= Directions =
Reproduce every one of the records below word for word, without changing anything.

= The data =

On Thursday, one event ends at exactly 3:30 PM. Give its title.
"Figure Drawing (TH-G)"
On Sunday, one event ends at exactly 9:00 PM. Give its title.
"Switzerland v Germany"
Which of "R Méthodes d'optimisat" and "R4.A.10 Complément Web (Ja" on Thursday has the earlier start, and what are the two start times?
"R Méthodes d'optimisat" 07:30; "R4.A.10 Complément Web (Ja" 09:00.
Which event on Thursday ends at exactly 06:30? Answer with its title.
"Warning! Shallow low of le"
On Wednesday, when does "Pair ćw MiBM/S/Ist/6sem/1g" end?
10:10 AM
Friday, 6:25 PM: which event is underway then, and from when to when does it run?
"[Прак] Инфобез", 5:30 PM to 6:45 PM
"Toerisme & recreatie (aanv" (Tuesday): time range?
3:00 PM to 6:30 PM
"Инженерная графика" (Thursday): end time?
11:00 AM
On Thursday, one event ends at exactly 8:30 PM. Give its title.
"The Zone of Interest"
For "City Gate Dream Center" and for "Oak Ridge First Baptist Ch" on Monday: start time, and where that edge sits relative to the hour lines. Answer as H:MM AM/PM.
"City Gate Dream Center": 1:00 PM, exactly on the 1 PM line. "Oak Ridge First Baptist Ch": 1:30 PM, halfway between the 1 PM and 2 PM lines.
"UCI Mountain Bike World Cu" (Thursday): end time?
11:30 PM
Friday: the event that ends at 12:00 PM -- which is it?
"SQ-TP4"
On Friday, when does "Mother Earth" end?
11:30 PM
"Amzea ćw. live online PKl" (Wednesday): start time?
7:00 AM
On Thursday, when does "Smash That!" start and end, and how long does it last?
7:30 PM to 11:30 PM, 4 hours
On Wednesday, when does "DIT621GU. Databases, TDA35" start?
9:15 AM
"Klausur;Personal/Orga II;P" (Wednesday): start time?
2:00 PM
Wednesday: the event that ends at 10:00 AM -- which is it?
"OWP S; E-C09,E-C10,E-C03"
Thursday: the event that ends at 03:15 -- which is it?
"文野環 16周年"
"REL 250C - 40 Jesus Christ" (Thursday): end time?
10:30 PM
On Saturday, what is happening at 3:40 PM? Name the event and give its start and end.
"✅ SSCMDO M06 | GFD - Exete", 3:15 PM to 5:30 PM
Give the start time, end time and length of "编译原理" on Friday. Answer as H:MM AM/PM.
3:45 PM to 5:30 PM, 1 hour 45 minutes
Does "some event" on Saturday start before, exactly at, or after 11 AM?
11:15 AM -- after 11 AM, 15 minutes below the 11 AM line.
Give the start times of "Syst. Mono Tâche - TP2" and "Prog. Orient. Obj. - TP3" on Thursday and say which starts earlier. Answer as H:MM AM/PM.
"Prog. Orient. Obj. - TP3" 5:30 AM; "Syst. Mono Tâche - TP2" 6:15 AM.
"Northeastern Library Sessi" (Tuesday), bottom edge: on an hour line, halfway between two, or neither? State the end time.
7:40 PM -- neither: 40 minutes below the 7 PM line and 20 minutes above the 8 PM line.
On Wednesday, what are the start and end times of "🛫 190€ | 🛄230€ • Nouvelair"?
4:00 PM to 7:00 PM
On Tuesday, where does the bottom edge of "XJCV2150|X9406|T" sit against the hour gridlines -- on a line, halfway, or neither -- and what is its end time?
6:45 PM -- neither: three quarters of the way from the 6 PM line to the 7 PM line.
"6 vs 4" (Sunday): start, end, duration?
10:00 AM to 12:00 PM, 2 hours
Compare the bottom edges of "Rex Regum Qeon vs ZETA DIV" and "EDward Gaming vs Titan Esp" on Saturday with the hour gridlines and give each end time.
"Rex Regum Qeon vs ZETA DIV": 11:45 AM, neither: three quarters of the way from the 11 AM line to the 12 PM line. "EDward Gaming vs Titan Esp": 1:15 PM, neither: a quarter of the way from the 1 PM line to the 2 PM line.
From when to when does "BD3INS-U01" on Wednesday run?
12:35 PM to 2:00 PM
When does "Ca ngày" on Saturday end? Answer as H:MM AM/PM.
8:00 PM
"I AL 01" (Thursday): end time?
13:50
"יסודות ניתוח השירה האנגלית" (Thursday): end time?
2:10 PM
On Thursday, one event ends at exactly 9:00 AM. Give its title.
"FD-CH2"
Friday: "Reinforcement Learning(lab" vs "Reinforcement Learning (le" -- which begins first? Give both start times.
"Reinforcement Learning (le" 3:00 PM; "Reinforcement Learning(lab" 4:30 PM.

= Completed exercise =
On Thursday, one event ends at exactly 3:30 PM. Give its title.
"Figure Drawing (TH-G)"
On Sunday, one event ends at exactly 9:00 PM. Give its title.
"Switzerland v Germany"
Which of "R Méthodes d'optimisat" and "R4.A.10 Complément Web (Ja" on Thursday has the earlier start, and what are the two start times?
"R Méthodes d'optimisat" 07:30; "R4.A.10 Complément Web (Ja" 09:00.
Which event on Thursday ends at exactly 06:30? Answer with its title.
"Warning! Shallow low of le"
On Wednesday, when does "Pair ćw MiBM/S/Ist/6sem/1g" end?
10:10 AM
Friday, 6:25 PM: which event is underway then, and from when to when does it run?
"[Прак] Инфобез", 5:30 PM to 6:45 PM
"Toerisme & recreatie (aanv" (Tuesday): time range?
3:00 PM to 6:30 PM
"Инженерная графика" (Thursday): end time?
11:00 AM
On Thursday, one event ends at exactly 8:30 PM. Give its title.
"The Zone of Interest"
For "City Gate Dream Center" and for "Oak Ridge First Baptist Ch" on Monday: start time, and where that edge sits relative to the hour lines. Answer as H:MM AM/PM.
"City Gate Dream Center": 1:00 PM, exactly on the 1 PM line. "Oak Ridge First Baptist Ch": 1:30 PM, halfway between the 1 PM and 2 PM lines.
"UCI Mountain Bike World Cu" (Thursday): end time?
11:30 PM
Friday: the event that ends at 12:00 PM -- which is it?
"SQ-TP4"
On Friday, when does "Mother Earth" end?
11:30 PM
"Amzea ćw. live online PKl" (Wednesday): start time?
7:00 AM
On Thursday, when does "Smash That!" start and end, and how long does it last?
7:30 PM to 11:30 PM, 4 hours
On Wednesday, when does "DIT621GU. Databases, TDA35" start?
9:15 AM
"Klausur;Personal/Orga II;P" (Wednesday): start time?
2:00 PM
Wednesday: the event that ends at 10:00 AM -- which is it?
"OWP S; E-C09,E-C10,E-C03"
Thursday: the event that ends at 03:15 -- which is it?
"文野環 16周年"
"REL 250C - 40 Jesus Christ" (Thursday): end time?
10:30 PM
On Saturday, what is happening at 3:40 PM? Name the event and give its start and end.
"✅ SSCMDO M06 | GFD - Exete", 3:15 PM to 5:30 PM
Give the start time, end time and length of "编译原理" on Friday. Answer as H:MM AM/PM.
3:45 PM to 5:30 PM, 1 hour 45 minutes
Does "some event" on Saturday start before, exactly at, or after 11 AM?
11:15 AM -- after 11 AM, 15 minutes below the 11 AM line.
Give the start times of "Syst. Mono Tâche - TP2" and "Prog. Orient. Obj. - TP3" on Thursday and say which starts earlier. Answer as H:MM AM/PM.
"Prog. Orient. Obj. - TP3" 5:30 AM; "Syst. Mono Tâche - TP2" 6:15 AM.
"Northeastern Library Sessi" (Tuesday), bottom edge: on an hour line, halfway between two, or neither? State the end time.
7:40 PM -- neither: 40 minutes below the 7 PM line and 20 minutes above the 8 PM line.
On Wednesday, what are the start and end times of "🛫 190€ | 🛄230€ • Nouvelair"?
4:00 PM to 7:00 PM
On Tuesday, where does the bottom edge of "XJCV2150|X9406|T" sit against the hour gridlines -- on a line, halfway, or neither -- and what is its end time?
6:45 PM -- neither: three quarters of the way from the 6 PM line to the 7 PM line.
"6 vs 4" (Sunday): start, end, duration?
10:00 AM to 12:00 PM, 2 hours
Compare the bottom edges of "Rex Regum Qeon vs ZETA DIV" and "EDward Gaming vs Titan Esp" on Saturday with the hour gridlines and give each end time.
"Rex Regum Qeon vs ZETA DIV": 11:45 AM, neither: three quarters of the way from the 11 AM line to the 12 PM line. "EDward Gaming vs Titan Esp": 1:15 PM, neither: a quarter of the way from the 1 PM line to the 2 PM line.
From when to when does "BD3INS-U01" on Wednesday run?
12:35 PM to 2:00 PM
When does "Ca ngày" on Saturday end? Answer as H:MM AM/PM.
8:00 PM
"I AL 01" (Thursday): end time?
13:50
"יסודות ניתוח השירה האנגלית" (Thursday): end time?
2:10 PM
On Thursday, one event ends at exactly 9:00 AM. Give its title.
"FD-CH2"
Friday: "Reinforcement Learning(lab" vs "Reinforcement Learning (le" -- which begins first? Give both start times.
"Reinforcement Learning (le" 3:00 PM; "Reinforcement Learning(lab" 4:30 PM.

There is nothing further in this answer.